Required work =>
Decide whether each statement below agrees with the piece about the old Nikon camera, and answer yes or no, quoting the words from the piece that settle it.
1. The writer paid for the camera with part of the advance for the Fruit handbook.
2. The writer stopped using the camera about five years ago.
3. The camera body cost roughly £250 for each book it was used on.

Document segment =>
--- BEGIN ---

An old friend, Madonna's lippy, a freshly creosoted fence, and a beautifully refreshing lassi
Abundance: Sunday 22 June 2025
15 years ago I had been commissioned to write my third book and the second I was writing for River Cottage - the Fruit handbook. The advance was miserable but I spent a sizeable wedge of it on a new camera. That camera was a Nikon D3s. It was heavier than Lou Reed’s Berlin and had the heft of a family-sized lardy cake. I bought a few lenses for it - an unspeakably fast 50mm and a 105 macro for closer in being my favourites.
Spending the money felt both scary and utterly delicious. It felt wrong; it felt right. And it was most certainly something that made me realise I was taking myself seriously for a change. Or perhaps it was something that made me take myself seriously for a change.
It became like an extension of me - my fingers knew the buttons and dials without me looking; it felt like I could change any parameter almost by thinking of it, so instinctual were the movements required.
I used it to shoot three River Cottage Handbooks - Fruit, Chicken and Eggs, Herbs (for Nicki Duffy) - A Year at Otter Farm, The New Kitchen Garden, Sour, Ferment, Herb, Spice, and half of Vegetables; as well as My Cool Allotment, My Tiny Indoor Garden, Petal Leaf Seed, The Speedy Vegetable Garden, and My Tiny Veg Plot for
and The Book of Preserves by Pam Corbin. 17 books plus all those features and blog posts brought to life by the snap of its shutter, the crazy sensitivity of its sensor and the brilliance of those lenses. The images almost took themselves. The camera body has worked out at £250 or so for each book. As bargains go…I used it until around two years ago, with the macro lens began to stiffen and slow and the camera got a little cranky here and there. The Fujifilm I got to replace it is fun, and films exceptional quality video too. But this week I got the urge to get the old heavy lump charged up and see if it still worked well enough. I missed it without realising and now here it was.
I let it lead me around the garden. It’s so often a surprise what the camera sees and your eyes don’t. When I see comfrey I have eyes only for the light backlighting the leaves, their veins revealed; while the camera loves the pinks and purples of the flowers more.
The perennial kale too, with its Amazon-like network of purple veins, giving me every bit a much pleasure as when I eat it. The camera seems to love the symmetry of the stems at least as much.

--- END ---

Raw data =>

--- BEGIN ---

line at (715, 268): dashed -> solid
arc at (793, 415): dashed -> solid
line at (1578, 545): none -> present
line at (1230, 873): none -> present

--- END ---

Exercise solution =>
1. Yes: "The advance was miserable but I spent a sizeable wedge of it on a new camera."
2. No: "I used it until around two years ago"
3. Yes: "The camera body has worked out at £250 or so for each book."